Les mots m’avaient échappé. « Mais tais-toi, bon dieu ! »

- De ne pas…parler, avait-il lâché.

Je ne comprenais rien à ce qu’il me racontait. A vrai dire, je ne comprenais jamais rien à ce qu’ils me disaient, tous, depuis que j’étais arrivée. C’est comme si nous ne parlions pas la même langue, tout en utilisant les même mots.

Mes quatre compagnons de tablée me regardaient fixement, comme s’ils attendaient que je dise quelque chose, comme s’ils attendaient une réponse. Alors pour leur faire plaisir j’ouvris la bouche, espérant que quelque chose d’intelligent veuille bien sortir. Mais rien. J’avais enfin réussi à la boucler ! Alors je me ravisai.

- Ça ne marche pas ! remarqua Joseph.

- Ça viendra. Elle comprendra, lui répondit Thomas dans un sourire froid.

Louis se pencha vers moi et me pressa tendrement l’épaule, ce qui me fit oublier mon malaise.

- Je partageais avec eux un de mes souvenirs de la fête du Grand Froid, m’apprit-il.
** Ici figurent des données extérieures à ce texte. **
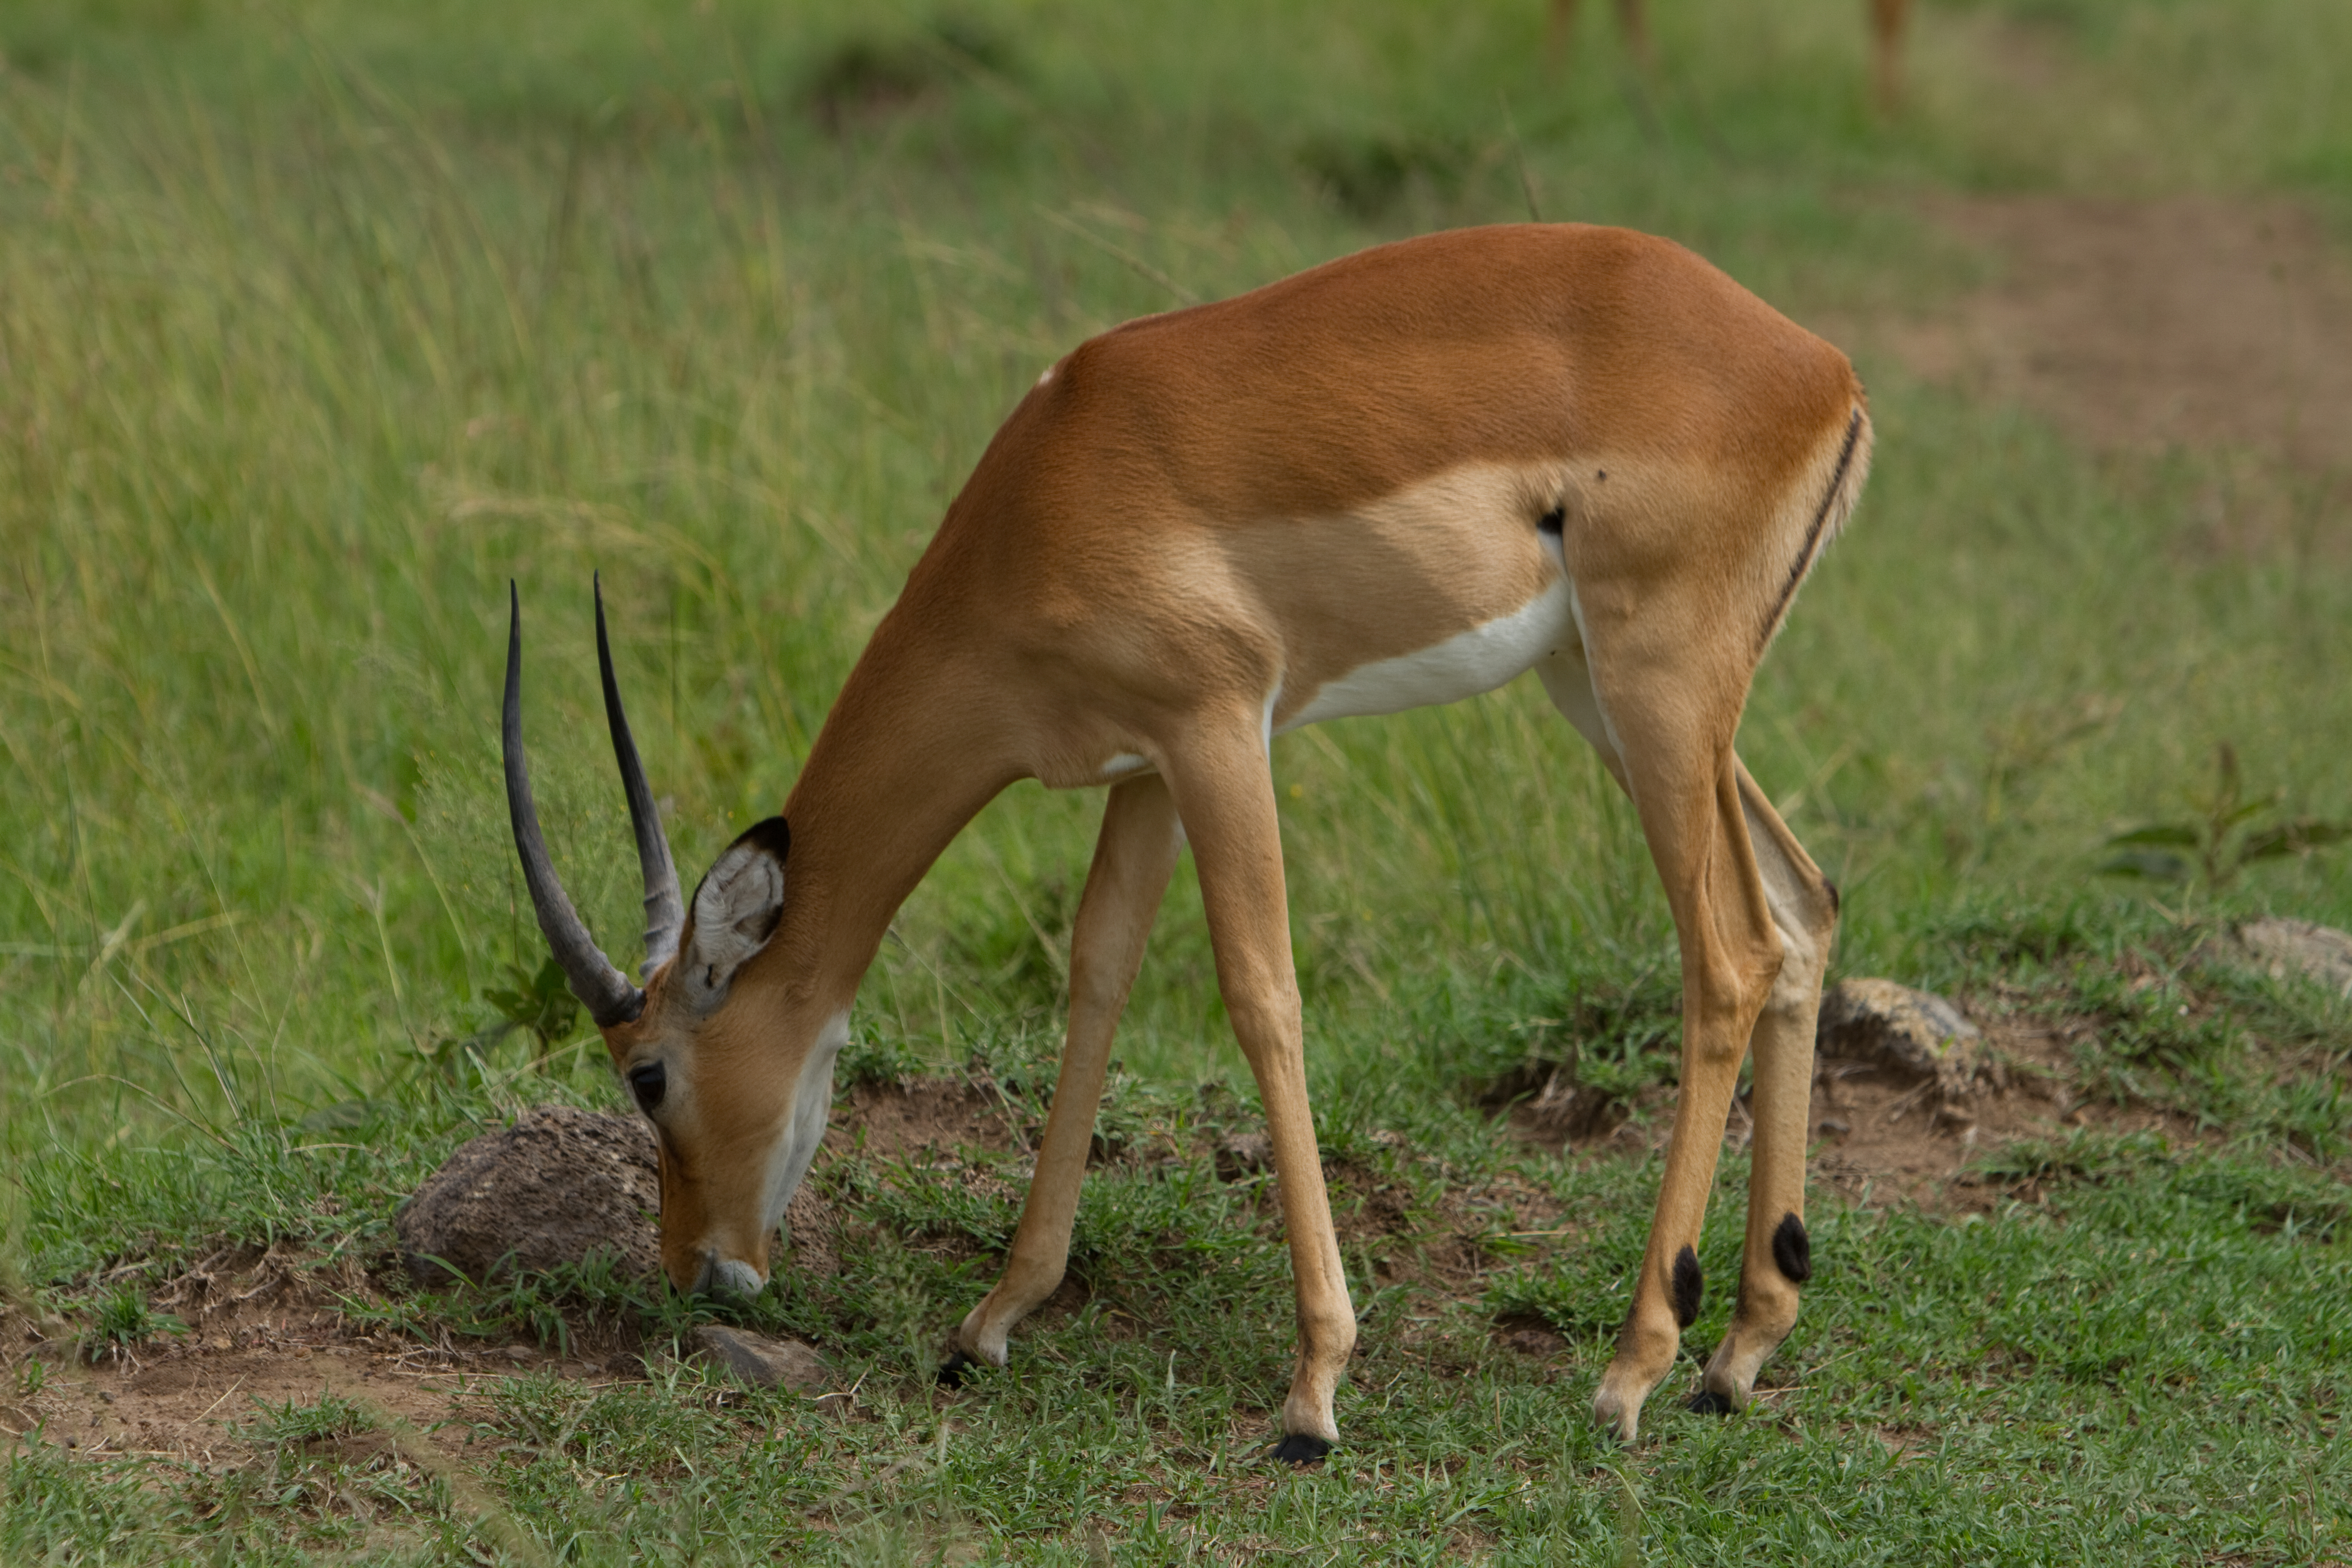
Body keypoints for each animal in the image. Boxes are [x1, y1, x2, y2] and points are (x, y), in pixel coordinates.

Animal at [502, 223, 1869, 1457]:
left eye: (648, 1073)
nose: (698, 1267)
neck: (1043, 494)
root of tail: (1822, 369)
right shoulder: (1144, 766)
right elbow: (1098, 976)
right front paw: (988, 1322)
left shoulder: (1220, 728)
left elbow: (1261, 994)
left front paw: (1313, 1392)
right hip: (1607, 689)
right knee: (1804, 909)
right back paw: (1736, 1358)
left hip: (1654, 686)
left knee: (1730, 957)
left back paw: (1632, 1372)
C’est peut-être ce qui se rapproche le plus de votre noël.

- En quoi cela consiste-t-il ?

Il posa chacun de ses couverts sur la table et croisa les mains sur lesquelles il s’appuya. Dans un même temps, Thomas avait emprunté la même position. Je notai que ces deux-là se déplaçait étrangement, comme si leur corps répondait à l’autre de manière inconsciente. Louis qui avait d’ordinaire une posture plutôt légère, se crispait davantage. A l’inverse, Thomas dont la tenue était toujours royale, s’affaissait un peu plus à son contact.
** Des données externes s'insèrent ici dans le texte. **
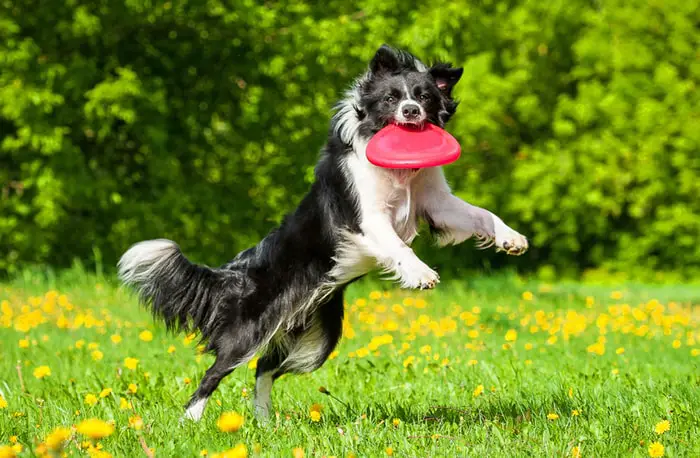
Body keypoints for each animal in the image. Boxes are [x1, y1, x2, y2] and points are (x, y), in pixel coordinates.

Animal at [117, 44, 528, 420]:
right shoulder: (368, 217)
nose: (411, 111)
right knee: (214, 373)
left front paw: (511, 238)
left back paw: (264, 422)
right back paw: (192, 422)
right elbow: (397, 245)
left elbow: (481, 215)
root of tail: (234, 273)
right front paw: (420, 273)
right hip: (250, 330)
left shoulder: (437, 203)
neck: (402, 175)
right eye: (391, 98)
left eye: (425, 96)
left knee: (264, 368)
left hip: (316, 338)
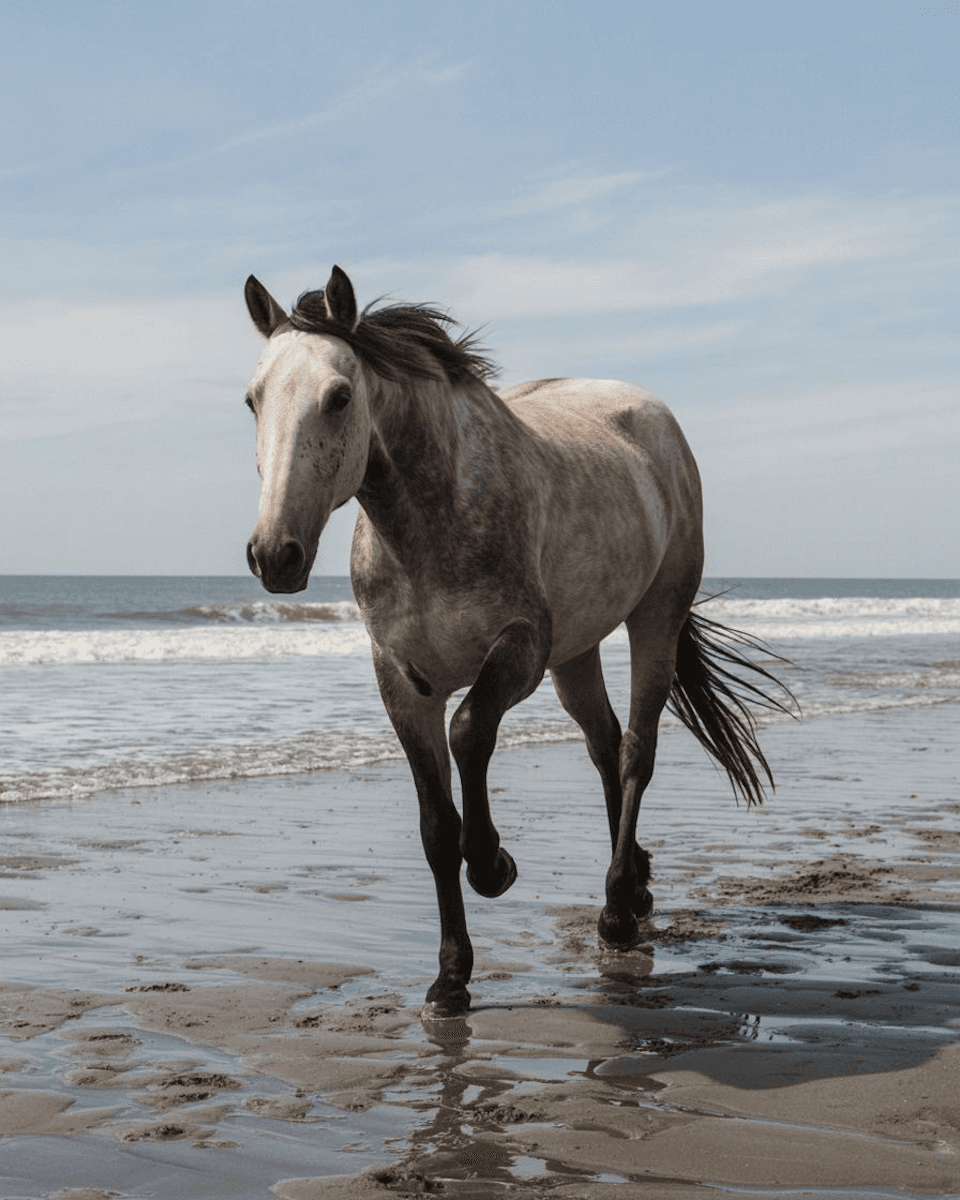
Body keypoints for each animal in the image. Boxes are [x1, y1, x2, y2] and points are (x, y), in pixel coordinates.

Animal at [242, 265, 791, 1018]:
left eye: (339, 396)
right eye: (252, 400)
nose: (275, 555)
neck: (428, 529)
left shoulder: (521, 648)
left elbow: (470, 731)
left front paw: (494, 865)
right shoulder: (402, 681)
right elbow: (435, 826)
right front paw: (450, 978)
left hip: (653, 617)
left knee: (635, 753)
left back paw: (616, 915)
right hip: (577, 651)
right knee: (603, 744)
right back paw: (635, 885)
- La neige tombe très rarement sur Tellusa, mais lorsque c’est le cas, c’est alors signe de changement. Pour célébrer cela, il est de coutume que nous coupions toutes sources d’énergie. Nous goutons de nouveau à la vie telle que pouvait la connaître nos ancêtres. Les Enfants de Tellusa sont priés de ne pas utiliser leurs dons, dans cette idée.
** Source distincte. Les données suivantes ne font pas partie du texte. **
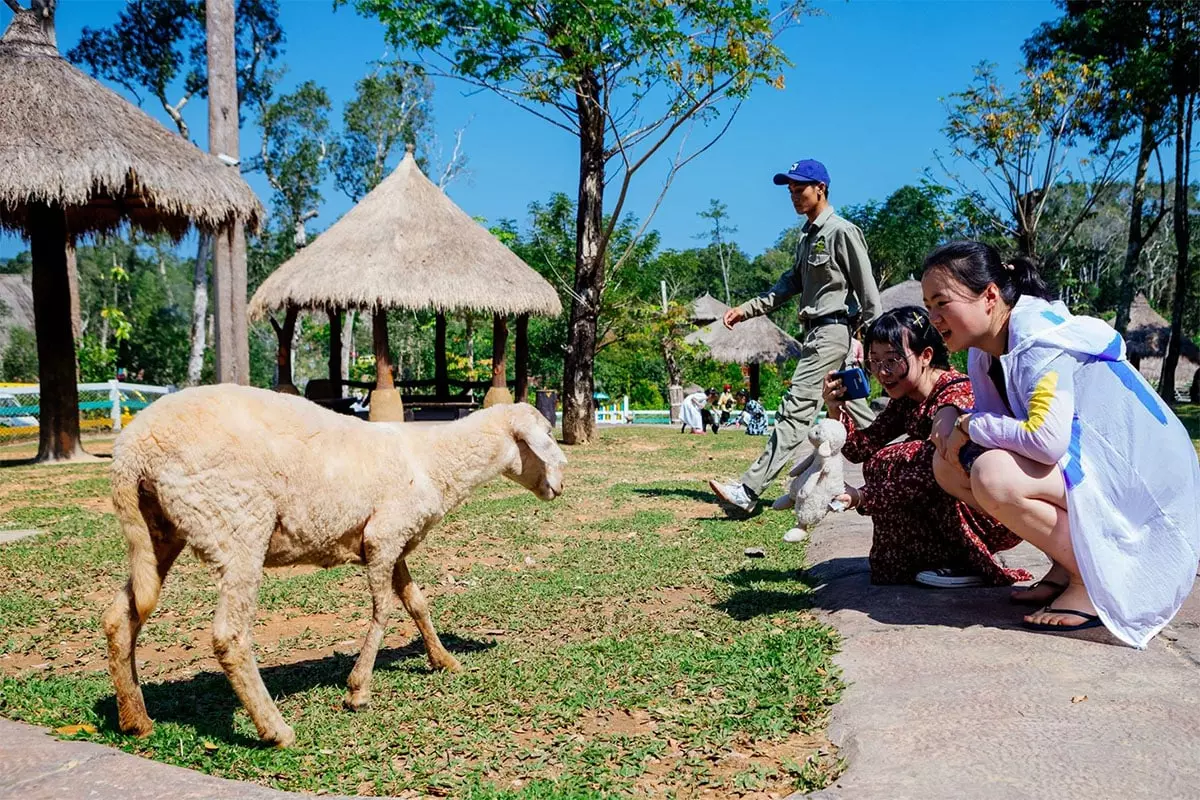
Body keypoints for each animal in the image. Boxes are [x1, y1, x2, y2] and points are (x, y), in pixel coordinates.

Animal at [100, 383, 564, 748]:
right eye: (547, 436)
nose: (561, 485)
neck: (434, 461)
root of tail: (131, 449)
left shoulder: (394, 541)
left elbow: (416, 602)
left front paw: (443, 660)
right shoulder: (384, 536)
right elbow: (383, 611)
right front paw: (358, 690)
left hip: (159, 531)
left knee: (120, 617)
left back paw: (136, 720)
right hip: (237, 524)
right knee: (229, 636)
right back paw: (275, 730)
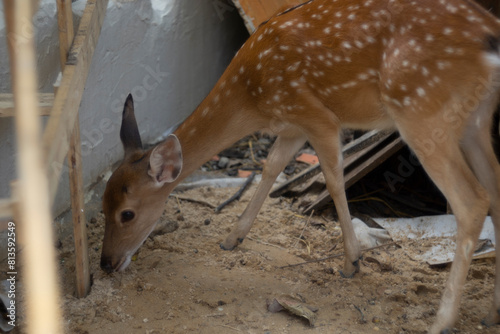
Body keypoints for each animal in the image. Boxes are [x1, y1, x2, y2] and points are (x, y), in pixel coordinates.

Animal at [99, 0, 500, 332]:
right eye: (102, 206)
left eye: (127, 214)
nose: (105, 263)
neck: (253, 95)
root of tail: (489, 37)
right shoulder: (292, 126)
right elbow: (271, 168)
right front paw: (232, 237)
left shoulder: (317, 117)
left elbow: (334, 180)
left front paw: (351, 263)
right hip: (474, 121)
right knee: (494, 189)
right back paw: (490, 312)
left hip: (422, 111)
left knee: (472, 200)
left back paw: (442, 321)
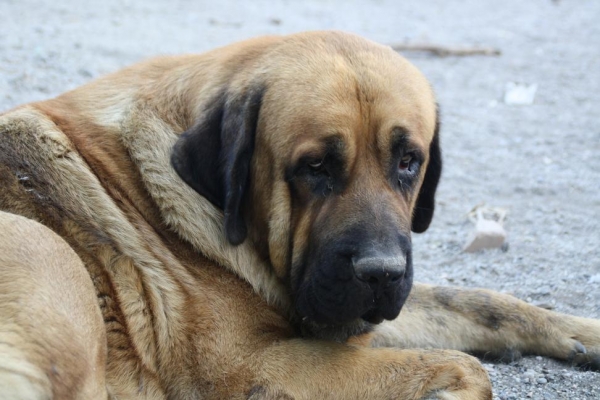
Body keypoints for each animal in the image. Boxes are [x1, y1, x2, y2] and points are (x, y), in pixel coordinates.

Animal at [1, 32, 600, 400]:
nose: (380, 272)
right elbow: (464, 366)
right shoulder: (257, 366)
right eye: (314, 167)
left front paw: (581, 333)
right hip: (47, 253)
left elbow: (478, 302)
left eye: (409, 162)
Je souris émerveillée. Cela me rappelait mon dernier noël avec Elisa et ma mère. A la fin du mois de décembre, cette année-là, une tempête impressionnante avait traversé la France. Des arbres bloqués les routes, des maisons avaient été touchées, beaucoup de foyer privés d’électricité... Cela avait été notre cas. Nous dormions alors tous dans la même pièce, auprès de la cheminée qui nous apportait un peu de chaleur ; nous occupions nos journées à lire des contes de noël ou à jouer aux jeux de sociétés. Nous n’avions pas pu cuisiner, si bien que nous avions pique-niqué. Cela restait le plus beau noël de ma vie, parce que nous étions tous unis. Nous nous voyons et nous écoutions, comme jamais nous l’avions fait avant et comme jamais nous l’avions fait depuis. Je ne comprenais que trop bien l’intérêt d’une telle coutume.

- Combien de temps cela dure-t-il ? demandai-je

- Aussi longtemps que tombe la neige, avait répondu Thomas. Et lorsque cela se termine, nous offrons des cadeaux aux nôtres.

- Je leur racontais donc à quel point cela était un véritable calvaire lorsque j’avais voulu offrir un cadeau à Thomas. J’avais parcouru les sept royaumes à la recherche de quelques chose de particulier, de suffisamment important et je n’avais rien trouvé ; rien qu’il n’avait déjà !

Le principal intéressé lui adressa un regard pétillant, accompagné d’un sourire.

- Surtout qu’à cette époque, nous n’étions pas proches. Tu n’étais, à mes yeux, qu’un membre de l’Escorte, au service de mon beau-frère.

- Si vous n’étiez pas encore proche, pourquoi voulais-tu lui offrir quelque chose ? le questionnais-je tandis que j’apportais à mes lèvres un peu de vin.

En portant mon regard à mon verre, mes yeux glissèrent sur Joseph. Il me fixait avec attention et je ne pus décrocher mon regard du sien, qui se voulait un peu trop conquérant.

- Pour qu’il me remarque, m’apprit Louis. Et ça a marché ! Il n’y a pas un événement qui suivit auxquels il ne m’invita pas.

Sa voix me rappela à la réalité.

- J’avais besoin que tu assures la sécurité, objecta Thomas.

- Bien sûr ! Pourquoi m’aurais-tu invité sinon ? lui répondit l’autre en lui adressant un clin d’œil.

Shin se redressa vigoureusement, ce qui nous arrêta. Elle grogna quelques excuses et se faufila hors de la pièce. Louis souffla de déception et de tristesse, et Thomas posa sa main sur la sienne.